No. 9: UCLA coach Jorge Salcedo
Jorge Salcedo already was Southern California soccer royalty.
He is, remember, the son of FIFA/U.S. Soccer mover/shaker Hugo Salcedo, a former U.S. national-teamer (youth and full) who played professionally in Mexico and Major League Soccer, part of three NCAA championship teams at UCLA, and, since 2004, head coach of the Bruins' legendary men's program.
Salcedo guided UCLA to the NCAA title game five years ago, and he took the Bruins within a game of the final four the past two seasons, all the while helping to prepare nearly two dozen players for the pros. His team is annually among the best in the nation, just as it was under his predecessors Sigi Schmid and Tom Fitzgerald.
There are pressures that go along with that -- the Bruins must win; it is demanded. They need to be competing for national titles every year, and the talent Salcedo welcomed to start the 2011 season certainly was capable of doing that.
But the former midfielder from Cerritos decided to shake things up a little bit, alter the Bruins' style of play -- concede results, perhaps, in search of something bigger and better. High risk, high reward.
“I took a chance in the style we wanted to play this year,” said Salcedo, who was a UCLA ballboy when the program won its first NCAA crown in 1985, scored the decisive penalty kick to deliver the 1990 trophy and was an assistant coach for Fitzgerald in 2002, when UCLA won for the fourth time. “I think we're unique to every other college team in the country, in that we'll pass the ball atop our own penalty box to keep possession. We'll get numbers around the ball in our half of the field. We don't necessarily make it a territorial game where we put it in the other half of the field and take our chances to win the ball back.

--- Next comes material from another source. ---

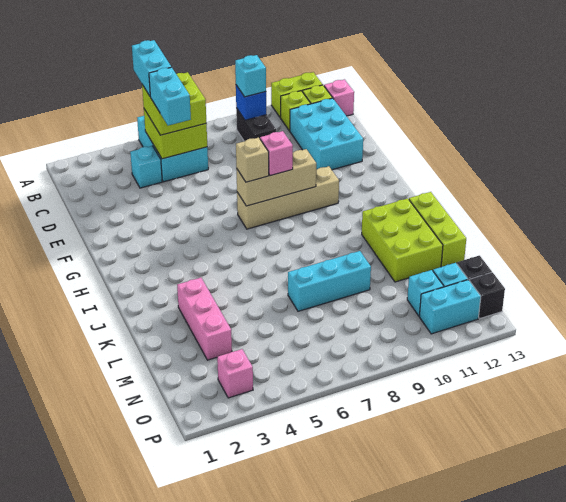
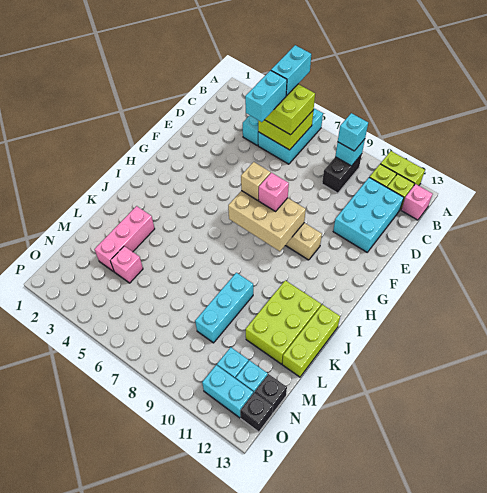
blue brick B9 level 2 -> cyan brick B9 level 2
tan brick G7:G9 level 2 -> tan brick G7:H9 level 2
cyan brick L7:L9 level 1 -> cyan brick K9:M9 level 1
pink brick O3 level 1 -> pink brick M4 level 1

“We want to build the ball from back to front, and it's something that I feel strongly about -- and I feel strongly about teaching the guys how to develop that mindset, because it's really easy to break up the game and destroy the game and call it soccer. It's really difficult to make the game.”
He had the players to do it, which exceeding talent in midfield, and after a stumble here and there, the Bruins were a machine as the games turned vital. By November, they were playing the prettiest soccer in America -- the closest thing in these parts to Barcelona or Spain -- and it led to a 10-0 mark in the Pac-12 a march through the NCAA tournament to the College Cup in Birmingham, Ala., where the Bruins fell on penalties after a 2-2 draw with North Carolina in the semifinals.
The ending wasn't what he wanted, but his revolution will make UCLA more attractive to top prospects and help him develop more and better talent for MLS and leagues abroad, and it ought to lead to some impressive victories, too.
“When I was hired, I was 32 years old, one of the youngest head coaches in Division I soccer, and so much of it was about me trying to get results to continue the tradition we had here, and that sacrificed a little of bit of what I thought the game should be like,” Salcedo said. “Now I get to the point where I feel a little bit more secure, that I'm not going to be fired after one bad year, that now we can implement some things that I truly believe in.
“So hopefully this will be a springboard for the next few years.”